Como cada uma dessas igrejas defende sua própria doutrina como verdadeira, apesar de se autonomearem como cristãos, excluem-se mutuamente. Contudo, a única Igreja cristã que existe desde a época de Cristo é a Igreja católica. E observando-se que sua doutrina permaneceu imutável nestes 2000 anos, temos que ela é a Igreja de Cristo, apesar das demais possuírem elementos verdadeiros, vestígios de sua ligação comum com a Igreja católica. Uma brincadeira de criança ilustra muito bem nosso ponto de vista: a brincadeira do “quem conta um conto, aumenta um ponto”. Uma pessoa transmite uma mensagem para uma segunda pessoa; entra, então, uma terceira pessoa, que recebe a informação da segunda pessoa, e assim, sucessivamente. Não são necessárias muitas pessoas, pois já na quarta ou quinta pessoa, a informação está completamente distorcida da informação original. O mesmo ocorre no campo religioso: como pode, igrejas sem nenhuma ligação com Jesus proclamar-se detentoras da verdade? E como podem essas igrejas atribuir suas mais diversas doutrinas ao mesmo Espírito Santo, sendo estas completamente contraditórias entre si? Não seria uma blasfêmia dizer que o Espírito Santo está ocasionando divisões entre os cristãos se Jesus Cristo afirmou que haveria um só rebanho e um só pastor? (Jo 10,16)

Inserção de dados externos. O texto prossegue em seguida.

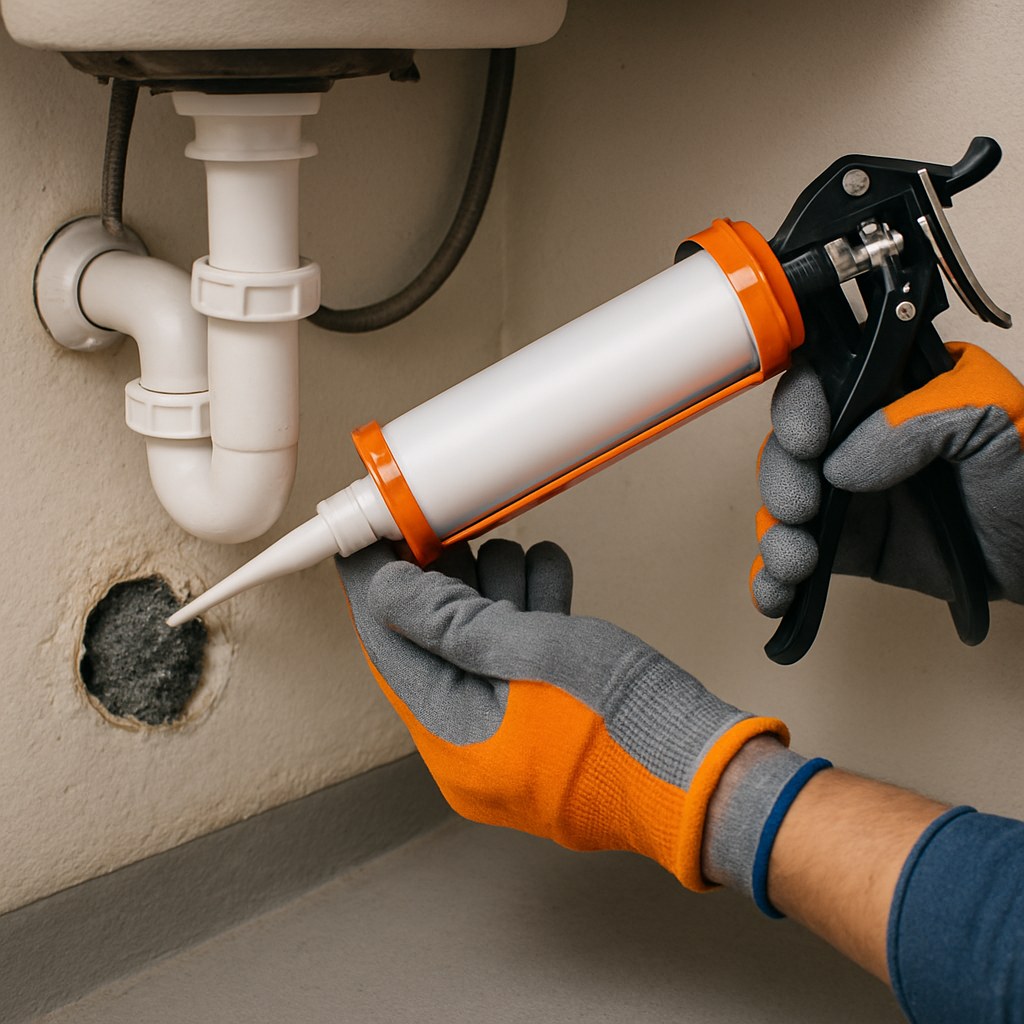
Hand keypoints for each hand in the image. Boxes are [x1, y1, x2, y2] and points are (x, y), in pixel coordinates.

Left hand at [337, 539, 817, 899]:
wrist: (708, 776)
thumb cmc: (628, 725)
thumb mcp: (533, 652)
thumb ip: (452, 622)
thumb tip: (388, 590)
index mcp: (453, 741)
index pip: (389, 650)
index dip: (375, 587)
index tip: (367, 538)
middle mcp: (474, 747)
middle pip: (438, 645)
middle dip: (448, 582)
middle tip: (450, 529)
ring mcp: (514, 737)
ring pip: (483, 647)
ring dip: (496, 593)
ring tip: (514, 555)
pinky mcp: (550, 721)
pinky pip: (519, 662)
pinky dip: (529, 617)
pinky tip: (546, 577)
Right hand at [751, 342, 1023, 616]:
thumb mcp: (994, 415)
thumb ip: (920, 418)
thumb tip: (842, 464)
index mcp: (890, 396)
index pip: (821, 384)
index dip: (799, 409)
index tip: (809, 442)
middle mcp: (860, 443)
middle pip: (788, 449)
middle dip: (782, 479)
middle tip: (801, 508)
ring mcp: (851, 498)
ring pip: (782, 505)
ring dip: (774, 533)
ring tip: (795, 561)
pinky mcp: (852, 549)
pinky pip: (796, 559)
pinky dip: (773, 579)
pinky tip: (776, 593)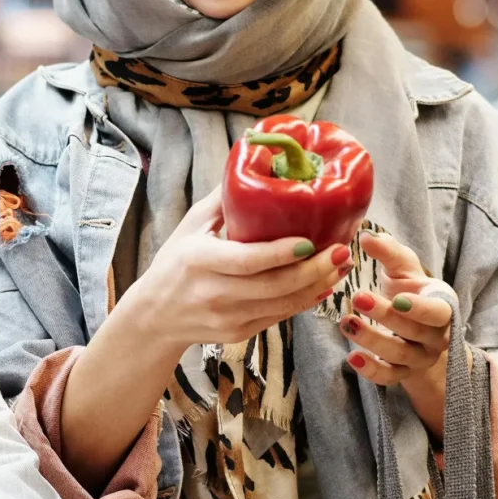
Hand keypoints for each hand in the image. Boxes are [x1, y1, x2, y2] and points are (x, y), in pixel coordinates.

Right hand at [126, 185, 352, 350]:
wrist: (155, 315)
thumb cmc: (175, 263)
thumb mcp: (190, 227)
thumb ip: (222, 201)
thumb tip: (254, 164)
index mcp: (199, 261)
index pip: (246, 260)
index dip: (280, 253)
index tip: (310, 240)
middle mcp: (214, 293)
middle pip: (273, 286)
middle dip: (314, 270)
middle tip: (342, 251)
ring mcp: (227, 317)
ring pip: (282, 305)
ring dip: (317, 286)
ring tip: (341, 265)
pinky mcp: (238, 333)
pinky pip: (279, 317)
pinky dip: (304, 301)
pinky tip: (322, 285)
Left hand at [340, 232, 455, 435]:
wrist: (416, 326)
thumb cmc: (409, 290)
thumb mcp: (403, 269)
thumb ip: (389, 252)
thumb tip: (366, 236)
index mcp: (442, 306)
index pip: (439, 312)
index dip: (420, 308)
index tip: (397, 298)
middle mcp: (436, 336)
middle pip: (414, 331)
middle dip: (386, 317)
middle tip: (357, 297)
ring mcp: (420, 357)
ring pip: (400, 355)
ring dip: (372, 340)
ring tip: (346, 323)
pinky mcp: (403, 373)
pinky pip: (390, 378)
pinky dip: (372, 370)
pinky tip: (352, 358)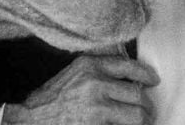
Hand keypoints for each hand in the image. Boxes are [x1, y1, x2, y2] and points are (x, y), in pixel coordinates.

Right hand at [1, 55, 158, 124]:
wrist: (31, 119)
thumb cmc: (51, 97)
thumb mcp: (74, 73)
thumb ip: (99, 71)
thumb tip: (127, 79)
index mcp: (90, 66)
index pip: (128, 66)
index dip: (145, 74)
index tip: (153, 80)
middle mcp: (95, 84)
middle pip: (137, 94)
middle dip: (146, 106)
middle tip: (148, 111)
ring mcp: (97, 108)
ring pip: (136, 116)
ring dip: (142, 121)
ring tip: (142, 123)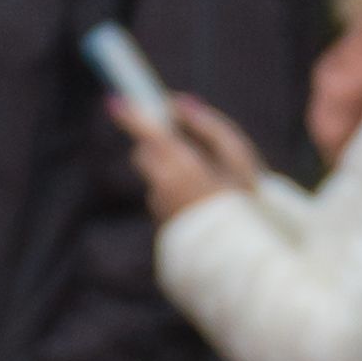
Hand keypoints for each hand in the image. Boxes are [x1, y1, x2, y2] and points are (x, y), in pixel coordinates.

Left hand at [123, 89, 265, 222]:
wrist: (243, 259)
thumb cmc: (246, 202)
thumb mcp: (238, 157)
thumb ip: (209, 126)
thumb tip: (180, 103)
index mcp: (182, 167)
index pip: (148, 133)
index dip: (130, 114)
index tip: (115, 101)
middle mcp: (162, 188)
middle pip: (145, 153)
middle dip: (157, 144)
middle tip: (177, 136)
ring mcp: (159, 209)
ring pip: (156, 178)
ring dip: (173, 172)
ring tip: (206, 182)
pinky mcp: (161, 225)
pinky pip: (164, 200)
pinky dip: (177, 195)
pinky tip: (202, 203)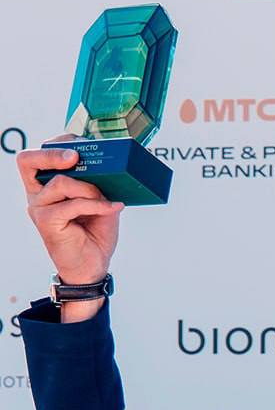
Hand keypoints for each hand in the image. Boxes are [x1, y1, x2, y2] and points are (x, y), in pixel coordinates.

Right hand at [17, 133, 122, 284]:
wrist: (92, 268)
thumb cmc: (93, 236)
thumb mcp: (100, 202)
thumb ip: (99, 183)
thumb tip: (110, 165)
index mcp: (46, 185)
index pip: (38, 156)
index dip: (55, 144)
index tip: (79, 141)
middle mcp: (38, 194)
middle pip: (29, 161)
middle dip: (53, 153)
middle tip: (76, 156)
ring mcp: (39, 208)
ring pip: (60, 182)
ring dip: (88, 187)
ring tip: (105, 198)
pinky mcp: (46, 222)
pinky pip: (71, 204)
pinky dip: (94, 204)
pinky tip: (110, 207)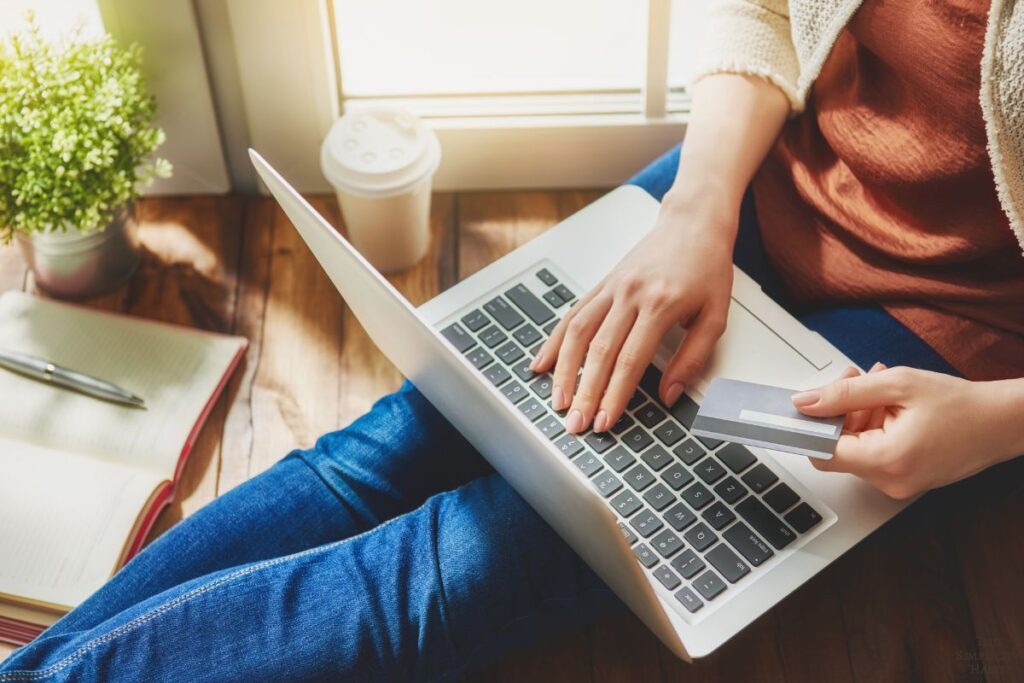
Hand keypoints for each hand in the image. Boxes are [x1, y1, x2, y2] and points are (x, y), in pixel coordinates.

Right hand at [530, 199, 735, 433]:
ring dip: (564, 371)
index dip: (614, 395)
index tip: (605, 421)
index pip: (631, 360)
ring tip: (557, 401)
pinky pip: (572, 315)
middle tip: (576, 424)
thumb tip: (670, 395)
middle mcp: (630, 295)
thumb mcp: (715, 316)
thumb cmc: (707, 267)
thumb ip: (693, 358)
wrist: (693, 222)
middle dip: (585, 393)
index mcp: (660, 305)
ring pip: (578, 333)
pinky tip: (542, 363)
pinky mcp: (601, 284)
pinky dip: (555, 341)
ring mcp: (611, 288)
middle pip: (599, 352)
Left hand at [792, 365, 1022, 498]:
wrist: (1004, 423)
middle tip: (856, 380)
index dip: (811, 425)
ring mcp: (897, 484)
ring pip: (856, 448)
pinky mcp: (905, 479)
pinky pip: (875, 453)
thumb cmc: (962, 404)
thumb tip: (805, 402)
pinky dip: (875, 427)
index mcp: (886, 461)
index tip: (805, 406)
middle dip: (840, 411)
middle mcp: (889, 481)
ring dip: (859, 415)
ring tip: (881, 388)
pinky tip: (892, 405)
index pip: (823, 451)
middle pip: (839, 448)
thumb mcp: (897, 385)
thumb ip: (846, 393)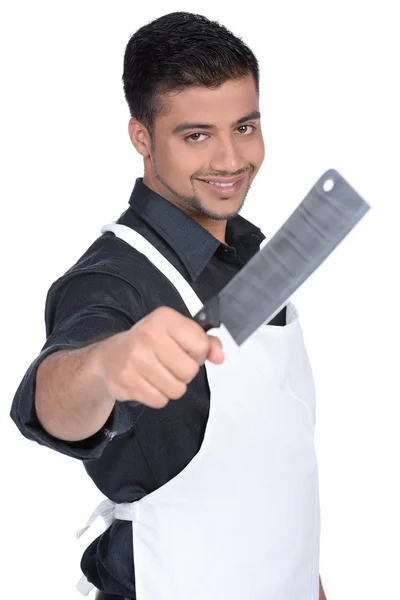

Além da pergunta: “quem fundou a sua igreja?”, outra pergunta interessante a ser feita aos cristãos não católicos é: “qual seria a sua religião se você nascesse há mil anos atrás?”. Nessa época, havia unidade total entre os cristãos e a resposta seria apenas uma: católica. Ora, se não houve mudanças na doutrina desde a fundação da Igreja, é ilógico e contraditório aceitar atualmente doutrinas que não se alinham com as da Igreja católica!!! Pode-se aceitar ritos e disciplinas diferentes, mas não doutrinas!
Quem dá sustentação e vida à árvore é sua raiz! Uma árvore sem raiz não sobrevive nem se mantém segura de pé! E o que temos na raiz desta grande árvore que é o Cristianismo? Na base (raiz) está a Igreja católica (é fato histórico; observe mais uma vez a tabela acima)! Sua raiz bebe diretamente Daquele que dá e é a água viva (cf. Jo 4,10), Jesus Cristo, o Filho de Deus. E é por isso que ela, ainda nos dias de hoje, tem se demonstrado forte e vigorosa (apesar da sua idade), e assim será até a consumação dos séculos (cf. Mt 28,20b).